— Так точно. Окончил университет в тысяча девятьсот втором году.
— А в тысяча девятьсот четвертом, но не Университет, а выдержал государственный экзамен при Демидовском лицее, — сообщил Никонов.
— Разумеется. Там, кажется, было правило: ничего не делать.
— Правила не было, но я ничего не делал и горжусь этим.
— Кто не трудятся, тот не ест.
— Может быть, поэтому я и жил студентом впроголодь, рублей на двадцать пять в месяц. Но знамя неучащейся молодежи всегда держал высоко… Меня из двух гимназий выгнали.
— Господи! За что?
— За лень и за дерзости.
— Узнаю вас, Григорий Иванович, — сказала ласково Муся.
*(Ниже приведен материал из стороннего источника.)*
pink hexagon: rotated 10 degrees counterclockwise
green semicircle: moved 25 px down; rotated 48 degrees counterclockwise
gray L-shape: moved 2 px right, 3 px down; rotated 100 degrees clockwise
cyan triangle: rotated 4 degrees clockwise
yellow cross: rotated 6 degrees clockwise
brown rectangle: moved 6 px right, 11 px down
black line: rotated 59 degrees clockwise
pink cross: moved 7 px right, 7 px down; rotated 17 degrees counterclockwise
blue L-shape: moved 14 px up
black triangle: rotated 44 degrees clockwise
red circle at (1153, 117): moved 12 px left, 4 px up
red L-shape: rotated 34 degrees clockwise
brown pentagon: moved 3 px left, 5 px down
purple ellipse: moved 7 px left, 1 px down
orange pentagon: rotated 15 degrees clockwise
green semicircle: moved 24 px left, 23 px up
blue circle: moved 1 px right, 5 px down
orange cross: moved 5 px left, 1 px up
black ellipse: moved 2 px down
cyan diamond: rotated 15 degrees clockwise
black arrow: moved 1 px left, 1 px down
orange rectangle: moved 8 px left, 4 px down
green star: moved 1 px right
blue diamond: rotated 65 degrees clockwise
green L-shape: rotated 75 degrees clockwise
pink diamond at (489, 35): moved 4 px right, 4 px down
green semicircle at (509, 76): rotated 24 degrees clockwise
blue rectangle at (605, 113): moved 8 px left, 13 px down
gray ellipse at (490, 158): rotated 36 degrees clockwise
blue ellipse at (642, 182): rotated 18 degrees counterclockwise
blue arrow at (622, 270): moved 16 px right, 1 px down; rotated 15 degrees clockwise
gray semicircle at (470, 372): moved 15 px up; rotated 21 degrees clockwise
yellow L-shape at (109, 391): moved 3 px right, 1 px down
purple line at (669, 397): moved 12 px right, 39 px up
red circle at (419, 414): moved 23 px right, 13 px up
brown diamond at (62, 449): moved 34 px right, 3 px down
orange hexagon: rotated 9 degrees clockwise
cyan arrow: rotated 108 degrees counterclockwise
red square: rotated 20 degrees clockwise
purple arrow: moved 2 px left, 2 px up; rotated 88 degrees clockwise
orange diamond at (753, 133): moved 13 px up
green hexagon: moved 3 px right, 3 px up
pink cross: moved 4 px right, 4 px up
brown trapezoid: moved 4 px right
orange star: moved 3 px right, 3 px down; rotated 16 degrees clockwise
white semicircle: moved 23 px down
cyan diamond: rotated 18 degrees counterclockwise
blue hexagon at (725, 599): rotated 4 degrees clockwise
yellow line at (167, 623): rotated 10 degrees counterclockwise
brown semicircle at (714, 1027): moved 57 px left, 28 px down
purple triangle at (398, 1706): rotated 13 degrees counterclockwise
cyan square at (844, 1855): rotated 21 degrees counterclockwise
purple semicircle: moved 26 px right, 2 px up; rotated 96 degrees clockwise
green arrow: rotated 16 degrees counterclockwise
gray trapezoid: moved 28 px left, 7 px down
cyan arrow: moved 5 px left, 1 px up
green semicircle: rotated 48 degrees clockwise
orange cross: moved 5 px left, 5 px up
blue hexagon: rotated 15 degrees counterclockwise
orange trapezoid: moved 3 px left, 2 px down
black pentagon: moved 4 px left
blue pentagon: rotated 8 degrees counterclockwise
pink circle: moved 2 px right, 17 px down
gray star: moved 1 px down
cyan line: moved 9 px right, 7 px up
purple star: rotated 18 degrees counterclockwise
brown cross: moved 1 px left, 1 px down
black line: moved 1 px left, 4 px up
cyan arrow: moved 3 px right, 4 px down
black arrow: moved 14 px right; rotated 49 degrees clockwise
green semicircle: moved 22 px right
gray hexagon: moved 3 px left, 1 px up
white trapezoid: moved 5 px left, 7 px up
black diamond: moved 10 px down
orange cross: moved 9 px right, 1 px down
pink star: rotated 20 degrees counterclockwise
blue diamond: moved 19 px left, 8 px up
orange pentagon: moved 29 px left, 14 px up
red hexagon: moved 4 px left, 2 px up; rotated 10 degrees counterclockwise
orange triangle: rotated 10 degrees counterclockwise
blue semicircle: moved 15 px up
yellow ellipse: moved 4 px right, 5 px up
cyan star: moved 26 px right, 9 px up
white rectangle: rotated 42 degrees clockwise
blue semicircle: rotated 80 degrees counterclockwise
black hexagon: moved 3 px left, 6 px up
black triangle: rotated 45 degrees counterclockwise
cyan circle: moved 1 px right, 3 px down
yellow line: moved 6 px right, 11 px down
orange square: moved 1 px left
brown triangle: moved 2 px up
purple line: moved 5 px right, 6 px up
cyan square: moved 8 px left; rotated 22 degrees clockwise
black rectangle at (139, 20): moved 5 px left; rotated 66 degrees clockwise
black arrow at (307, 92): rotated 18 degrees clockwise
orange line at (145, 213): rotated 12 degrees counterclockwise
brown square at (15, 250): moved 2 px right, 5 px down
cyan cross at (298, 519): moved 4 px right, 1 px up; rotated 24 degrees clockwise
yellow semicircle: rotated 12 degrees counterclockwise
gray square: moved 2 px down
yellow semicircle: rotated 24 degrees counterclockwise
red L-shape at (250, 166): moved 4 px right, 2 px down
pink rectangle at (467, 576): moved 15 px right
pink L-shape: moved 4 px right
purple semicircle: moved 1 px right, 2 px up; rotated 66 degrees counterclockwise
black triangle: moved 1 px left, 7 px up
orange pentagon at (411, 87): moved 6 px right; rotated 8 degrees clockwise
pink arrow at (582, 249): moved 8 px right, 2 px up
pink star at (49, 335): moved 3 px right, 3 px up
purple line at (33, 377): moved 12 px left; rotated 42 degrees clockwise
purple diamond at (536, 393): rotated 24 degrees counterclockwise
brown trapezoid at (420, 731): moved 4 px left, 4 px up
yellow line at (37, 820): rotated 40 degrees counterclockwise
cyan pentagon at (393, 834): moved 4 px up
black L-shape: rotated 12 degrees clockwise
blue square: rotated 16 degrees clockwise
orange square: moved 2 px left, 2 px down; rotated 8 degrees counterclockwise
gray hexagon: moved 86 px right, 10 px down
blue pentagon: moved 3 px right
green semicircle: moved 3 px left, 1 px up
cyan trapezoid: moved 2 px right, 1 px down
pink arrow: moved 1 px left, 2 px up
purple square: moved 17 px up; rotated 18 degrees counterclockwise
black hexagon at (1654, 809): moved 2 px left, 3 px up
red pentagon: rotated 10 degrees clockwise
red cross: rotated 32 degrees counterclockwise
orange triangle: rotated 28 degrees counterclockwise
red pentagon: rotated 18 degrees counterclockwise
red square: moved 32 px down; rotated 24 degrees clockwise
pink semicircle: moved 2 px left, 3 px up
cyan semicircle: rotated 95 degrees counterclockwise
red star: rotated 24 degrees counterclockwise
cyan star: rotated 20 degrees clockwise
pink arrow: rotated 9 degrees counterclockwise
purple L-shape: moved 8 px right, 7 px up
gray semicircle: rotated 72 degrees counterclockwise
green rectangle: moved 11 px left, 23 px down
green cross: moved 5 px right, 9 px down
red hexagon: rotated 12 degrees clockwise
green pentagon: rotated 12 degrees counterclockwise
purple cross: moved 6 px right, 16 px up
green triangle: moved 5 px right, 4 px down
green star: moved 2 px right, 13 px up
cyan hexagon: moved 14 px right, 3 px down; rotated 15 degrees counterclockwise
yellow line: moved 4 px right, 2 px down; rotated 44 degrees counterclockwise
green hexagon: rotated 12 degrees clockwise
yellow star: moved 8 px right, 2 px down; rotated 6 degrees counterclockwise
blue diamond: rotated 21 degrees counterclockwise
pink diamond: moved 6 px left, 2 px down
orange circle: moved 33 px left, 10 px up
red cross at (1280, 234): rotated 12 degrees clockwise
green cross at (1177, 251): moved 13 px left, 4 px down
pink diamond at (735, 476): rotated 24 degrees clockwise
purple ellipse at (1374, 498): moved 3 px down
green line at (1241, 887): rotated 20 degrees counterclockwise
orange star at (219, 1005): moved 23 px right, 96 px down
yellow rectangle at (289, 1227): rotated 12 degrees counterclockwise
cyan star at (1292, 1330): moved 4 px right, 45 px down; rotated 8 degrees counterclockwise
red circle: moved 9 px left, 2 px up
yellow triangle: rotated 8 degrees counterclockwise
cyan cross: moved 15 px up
— Мерси. Затем выгнали меня и из Петербургского университета, но это уже за политические беспорядки.
— Так вам и надо. Очень хорошо сделали, что вас выгнали, — пропела Сонечка. У нее с Никоновым была на словах кровная вражда.
— Господа, автобиографии рекомендую отложить на другое время, как они ни интересны, — сказал Фомин. — Лучше полюбуйтесь тем, что видите.
— В этом великолепии есть и некоторое безвкусие, — сказал Березин.
Муся смотрела на огромный зал, с любопытством представляя себе картину придворного бала. «И все это так и прошло мимо меня… Вивиан представлялся королю, но это не то… Где у королей нет настоящей власти, там двор тот же театр или маскарад. Этого больше нигде не будет»…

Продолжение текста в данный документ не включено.